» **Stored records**
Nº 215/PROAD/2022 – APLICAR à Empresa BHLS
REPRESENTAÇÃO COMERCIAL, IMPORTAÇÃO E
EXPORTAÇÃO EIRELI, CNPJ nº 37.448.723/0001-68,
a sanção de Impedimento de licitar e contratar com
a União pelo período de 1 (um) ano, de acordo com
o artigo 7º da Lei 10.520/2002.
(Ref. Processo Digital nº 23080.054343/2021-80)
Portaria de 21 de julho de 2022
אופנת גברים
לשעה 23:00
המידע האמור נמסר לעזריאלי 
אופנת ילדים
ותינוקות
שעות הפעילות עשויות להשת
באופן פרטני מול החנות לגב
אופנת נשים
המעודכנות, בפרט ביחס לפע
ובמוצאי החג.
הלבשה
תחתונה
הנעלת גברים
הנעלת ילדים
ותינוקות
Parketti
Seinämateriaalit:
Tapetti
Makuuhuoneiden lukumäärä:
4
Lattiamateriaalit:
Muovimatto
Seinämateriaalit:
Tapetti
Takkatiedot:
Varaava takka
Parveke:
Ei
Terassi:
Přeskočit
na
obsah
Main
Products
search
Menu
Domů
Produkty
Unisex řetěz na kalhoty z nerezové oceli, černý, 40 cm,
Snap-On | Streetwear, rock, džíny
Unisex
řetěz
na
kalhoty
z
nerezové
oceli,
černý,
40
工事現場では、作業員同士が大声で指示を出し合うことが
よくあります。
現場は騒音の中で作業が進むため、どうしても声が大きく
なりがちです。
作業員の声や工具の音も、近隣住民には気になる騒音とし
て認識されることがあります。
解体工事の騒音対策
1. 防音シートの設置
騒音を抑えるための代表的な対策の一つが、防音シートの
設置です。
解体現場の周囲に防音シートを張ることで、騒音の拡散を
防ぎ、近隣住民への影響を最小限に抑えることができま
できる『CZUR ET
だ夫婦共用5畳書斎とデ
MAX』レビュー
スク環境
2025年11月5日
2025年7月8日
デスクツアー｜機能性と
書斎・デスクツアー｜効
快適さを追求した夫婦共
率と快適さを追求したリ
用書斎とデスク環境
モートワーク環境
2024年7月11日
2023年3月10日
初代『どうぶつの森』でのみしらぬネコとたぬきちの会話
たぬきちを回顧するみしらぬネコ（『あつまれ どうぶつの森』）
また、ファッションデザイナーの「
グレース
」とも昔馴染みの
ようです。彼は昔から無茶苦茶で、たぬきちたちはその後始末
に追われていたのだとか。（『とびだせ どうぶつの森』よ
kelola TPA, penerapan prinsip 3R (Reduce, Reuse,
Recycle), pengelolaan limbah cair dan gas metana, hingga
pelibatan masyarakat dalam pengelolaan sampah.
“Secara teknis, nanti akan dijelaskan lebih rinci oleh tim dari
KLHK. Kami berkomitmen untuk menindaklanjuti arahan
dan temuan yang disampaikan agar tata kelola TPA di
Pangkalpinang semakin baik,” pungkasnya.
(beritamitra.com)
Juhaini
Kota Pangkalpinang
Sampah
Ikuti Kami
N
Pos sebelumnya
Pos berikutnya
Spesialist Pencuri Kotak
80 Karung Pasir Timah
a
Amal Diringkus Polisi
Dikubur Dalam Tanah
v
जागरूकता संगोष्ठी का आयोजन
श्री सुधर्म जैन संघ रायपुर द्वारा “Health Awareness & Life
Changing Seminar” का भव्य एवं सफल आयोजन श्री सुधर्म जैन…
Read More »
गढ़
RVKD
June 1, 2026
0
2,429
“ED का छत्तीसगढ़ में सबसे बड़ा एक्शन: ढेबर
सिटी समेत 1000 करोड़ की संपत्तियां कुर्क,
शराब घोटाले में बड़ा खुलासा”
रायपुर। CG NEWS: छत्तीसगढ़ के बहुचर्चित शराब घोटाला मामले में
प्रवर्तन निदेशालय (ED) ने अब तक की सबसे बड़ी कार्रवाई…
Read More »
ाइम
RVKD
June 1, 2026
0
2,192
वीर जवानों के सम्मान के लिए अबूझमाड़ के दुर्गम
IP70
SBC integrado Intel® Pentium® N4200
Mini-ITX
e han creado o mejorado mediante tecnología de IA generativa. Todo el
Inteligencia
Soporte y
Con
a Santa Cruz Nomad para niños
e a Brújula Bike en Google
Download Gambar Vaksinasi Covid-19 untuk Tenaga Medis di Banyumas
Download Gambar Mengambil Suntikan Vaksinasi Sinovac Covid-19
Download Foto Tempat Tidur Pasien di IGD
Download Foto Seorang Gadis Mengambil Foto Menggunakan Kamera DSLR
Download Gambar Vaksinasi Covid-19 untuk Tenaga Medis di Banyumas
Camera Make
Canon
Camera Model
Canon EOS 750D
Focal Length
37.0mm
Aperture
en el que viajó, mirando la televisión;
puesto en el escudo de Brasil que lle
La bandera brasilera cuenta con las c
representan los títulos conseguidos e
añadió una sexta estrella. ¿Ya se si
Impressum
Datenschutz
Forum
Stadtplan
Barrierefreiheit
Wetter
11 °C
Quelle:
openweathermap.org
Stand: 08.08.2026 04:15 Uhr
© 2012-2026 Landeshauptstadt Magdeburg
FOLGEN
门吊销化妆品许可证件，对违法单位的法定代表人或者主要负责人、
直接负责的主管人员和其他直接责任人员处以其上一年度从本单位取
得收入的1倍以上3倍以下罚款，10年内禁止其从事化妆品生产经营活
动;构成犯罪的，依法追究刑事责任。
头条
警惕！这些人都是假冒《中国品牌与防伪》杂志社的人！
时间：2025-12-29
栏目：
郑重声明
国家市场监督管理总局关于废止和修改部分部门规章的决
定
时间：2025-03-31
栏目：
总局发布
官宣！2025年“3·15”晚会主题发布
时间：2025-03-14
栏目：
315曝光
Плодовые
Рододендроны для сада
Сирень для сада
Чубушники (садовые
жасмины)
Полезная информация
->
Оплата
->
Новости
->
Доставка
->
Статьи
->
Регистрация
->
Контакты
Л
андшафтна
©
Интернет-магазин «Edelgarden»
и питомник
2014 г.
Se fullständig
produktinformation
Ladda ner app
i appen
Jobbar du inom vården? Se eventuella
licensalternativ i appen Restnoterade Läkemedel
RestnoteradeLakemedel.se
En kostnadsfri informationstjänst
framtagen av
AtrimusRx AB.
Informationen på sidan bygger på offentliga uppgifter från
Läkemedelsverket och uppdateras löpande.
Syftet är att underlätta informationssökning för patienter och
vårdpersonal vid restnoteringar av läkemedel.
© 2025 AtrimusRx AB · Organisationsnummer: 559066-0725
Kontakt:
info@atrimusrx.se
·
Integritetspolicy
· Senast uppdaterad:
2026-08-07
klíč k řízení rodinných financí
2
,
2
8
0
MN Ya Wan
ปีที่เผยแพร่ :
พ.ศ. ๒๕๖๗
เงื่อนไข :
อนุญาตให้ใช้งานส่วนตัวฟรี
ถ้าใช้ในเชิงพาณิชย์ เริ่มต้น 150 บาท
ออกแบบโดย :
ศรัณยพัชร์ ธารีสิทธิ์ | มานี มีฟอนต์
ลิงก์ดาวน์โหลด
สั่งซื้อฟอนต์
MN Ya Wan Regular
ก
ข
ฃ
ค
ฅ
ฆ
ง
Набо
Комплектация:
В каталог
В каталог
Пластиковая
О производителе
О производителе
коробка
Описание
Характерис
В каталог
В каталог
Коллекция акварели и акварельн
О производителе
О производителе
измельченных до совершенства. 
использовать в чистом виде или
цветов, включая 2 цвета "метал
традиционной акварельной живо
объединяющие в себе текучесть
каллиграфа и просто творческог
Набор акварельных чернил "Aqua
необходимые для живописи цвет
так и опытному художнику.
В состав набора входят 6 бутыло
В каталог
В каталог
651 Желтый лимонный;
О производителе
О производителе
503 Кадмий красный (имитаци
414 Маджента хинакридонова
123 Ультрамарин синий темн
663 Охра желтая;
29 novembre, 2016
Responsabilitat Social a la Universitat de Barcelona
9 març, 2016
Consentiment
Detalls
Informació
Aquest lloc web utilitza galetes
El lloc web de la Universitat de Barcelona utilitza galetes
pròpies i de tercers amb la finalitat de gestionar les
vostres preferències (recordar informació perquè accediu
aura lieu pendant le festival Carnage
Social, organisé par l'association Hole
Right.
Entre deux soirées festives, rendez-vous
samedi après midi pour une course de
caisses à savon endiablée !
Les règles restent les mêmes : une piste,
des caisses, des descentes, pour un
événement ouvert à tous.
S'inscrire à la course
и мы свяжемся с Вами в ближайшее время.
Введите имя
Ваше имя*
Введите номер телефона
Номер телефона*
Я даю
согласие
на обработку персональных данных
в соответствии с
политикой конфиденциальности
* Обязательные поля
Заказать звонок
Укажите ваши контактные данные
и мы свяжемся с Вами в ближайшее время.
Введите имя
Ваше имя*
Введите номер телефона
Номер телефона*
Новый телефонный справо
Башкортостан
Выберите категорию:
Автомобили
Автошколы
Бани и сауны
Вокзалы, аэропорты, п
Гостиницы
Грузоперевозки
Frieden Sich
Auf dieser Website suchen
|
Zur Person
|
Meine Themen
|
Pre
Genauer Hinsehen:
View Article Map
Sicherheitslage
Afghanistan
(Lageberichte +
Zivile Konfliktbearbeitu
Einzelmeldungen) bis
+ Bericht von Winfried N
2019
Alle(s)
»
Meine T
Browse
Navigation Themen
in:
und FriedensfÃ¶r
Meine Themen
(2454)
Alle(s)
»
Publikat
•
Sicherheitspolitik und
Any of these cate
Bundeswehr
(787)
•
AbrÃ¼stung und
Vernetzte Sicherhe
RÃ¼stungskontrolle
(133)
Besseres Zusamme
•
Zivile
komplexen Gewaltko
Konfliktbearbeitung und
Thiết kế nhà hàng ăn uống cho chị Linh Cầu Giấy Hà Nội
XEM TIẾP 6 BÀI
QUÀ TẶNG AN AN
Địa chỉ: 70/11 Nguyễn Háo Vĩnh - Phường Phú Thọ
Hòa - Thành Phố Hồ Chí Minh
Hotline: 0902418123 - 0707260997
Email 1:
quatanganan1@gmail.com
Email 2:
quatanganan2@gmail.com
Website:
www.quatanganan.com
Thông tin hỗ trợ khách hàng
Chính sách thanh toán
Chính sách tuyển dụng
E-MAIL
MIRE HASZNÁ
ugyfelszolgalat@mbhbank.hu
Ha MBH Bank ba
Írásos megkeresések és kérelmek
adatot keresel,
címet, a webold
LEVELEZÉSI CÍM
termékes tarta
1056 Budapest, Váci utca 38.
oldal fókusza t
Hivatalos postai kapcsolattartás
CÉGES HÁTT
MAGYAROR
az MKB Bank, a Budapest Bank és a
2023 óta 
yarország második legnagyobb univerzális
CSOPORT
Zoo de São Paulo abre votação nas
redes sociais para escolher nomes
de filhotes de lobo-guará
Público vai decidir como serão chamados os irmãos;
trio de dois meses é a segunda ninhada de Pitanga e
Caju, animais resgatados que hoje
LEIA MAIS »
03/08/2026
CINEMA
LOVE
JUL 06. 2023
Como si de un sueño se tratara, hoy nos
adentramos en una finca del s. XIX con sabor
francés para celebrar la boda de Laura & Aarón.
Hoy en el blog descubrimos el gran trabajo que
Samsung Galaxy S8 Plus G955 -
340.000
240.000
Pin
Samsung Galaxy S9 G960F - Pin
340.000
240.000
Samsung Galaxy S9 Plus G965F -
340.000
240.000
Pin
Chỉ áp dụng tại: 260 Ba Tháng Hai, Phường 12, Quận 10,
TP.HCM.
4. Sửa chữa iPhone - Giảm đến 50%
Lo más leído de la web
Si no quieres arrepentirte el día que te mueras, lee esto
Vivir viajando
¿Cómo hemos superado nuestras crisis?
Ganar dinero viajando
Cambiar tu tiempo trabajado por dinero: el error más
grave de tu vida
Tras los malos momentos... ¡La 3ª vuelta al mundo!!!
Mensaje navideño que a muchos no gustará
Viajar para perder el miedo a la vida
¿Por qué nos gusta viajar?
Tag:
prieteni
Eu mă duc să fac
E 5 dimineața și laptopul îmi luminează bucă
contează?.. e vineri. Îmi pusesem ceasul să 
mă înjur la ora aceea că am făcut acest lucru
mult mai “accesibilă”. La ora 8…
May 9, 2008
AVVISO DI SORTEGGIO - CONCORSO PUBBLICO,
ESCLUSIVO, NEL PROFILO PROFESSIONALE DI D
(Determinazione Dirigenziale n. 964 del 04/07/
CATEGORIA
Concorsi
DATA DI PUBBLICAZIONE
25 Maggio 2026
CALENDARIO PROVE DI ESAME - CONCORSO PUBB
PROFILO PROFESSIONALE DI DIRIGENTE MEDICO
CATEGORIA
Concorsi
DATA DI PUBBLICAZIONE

» **What you should do**
Set down, exactly as they stand above, the lines starting with the line with "המידע האמור נמסר לעזריאלי" and going on through the line with "oleh tim dari", and no others.

» **Solution to the exercise**
המידע האמור נמסר לעזריאלי 
אופנת ילדים
ותינוקות
שעות הפעילות עשויות להשת
באופן פרטני מול החנות לגב
אופנת נשים
המעודכנות, בפרט ביחס לפע
ובמוצאי החג.
הלבשה
תחתונה
הנעלת גברים
הנעלת ילדים
ותינוקות
Parketti
Seinämateriaalit:
Tapetti
Makuuhuoneiden lukumäärä:
4
Lattiamateriaalit:
Muovimatto
Seinämateriaalit:
Tapetti
Takkatiedot:
Varaava takka
Parveke:
Ei
Terassi:
Přeskočit
na
obsah
Main
Products
search
Menu
Domů
Produkty
Unisex řetěz na kalhoty z nerezové oceli, černý, 40 cm,
Snap-On | Streetwear, rock, džíny
Unisex
řetěz
na
kalhoty
z
nerezové
oceli,
černý,
40
工事現場では、作業員同士が大声で指示を出し合うことが
よくあります。
現場は騒音の中で作業が進むため、どうしても声が大きく
なりがちです。
作業員の声や工具の音も、近隣住民には気になる騒音とし
て認識されることがあります。
解体工事の騒音対策
1. 防音シートの設置
騒音を抑えるための代表的な対策の一つが、防音シートの
設置です。
解体現場の周囲に防音シートを張ることで、騒音の拡散を
防ぎ、近隣住民への影響を最小限に抑えることができま
できる『CZUR ET
だ夫婦共用5畳書斎とデ
MAX』レビュー
スク環境
2025年11月5日
2025年7月8日
デスクツアー｜機能性と
書斎・デスクツアー｜効
快適さを追求した夫婦共
率と快適さを追求したリ
用書斎とデスク環境
モートワーク環境
2024年7月11日
2023年3月10日
初代『どうぶつの森』でのみしらぬネコとたぬきちの会話
たぬきちを回顧するみしらぬネコ（『あつまれ どうぶつの森』）
また、ファッションデザイナーの「
グレース
」とも昔馴染みの
ようです。彼は昔から無茶苦茶で、たぬきちたちはその後始末
に追われていたのだとか。（『とびだせ どうぶつの森』よ
kelola TPA, penerapan prinsip 3R (Reduce, Reuse,
Recycle), pengelolaan limbah cair dan gas metana, hingga
pelibatan masyarakat dalam pengelolaan sampah.
“Secara teknis, nanti akan dijelaskan lebih rinci oleh tim dari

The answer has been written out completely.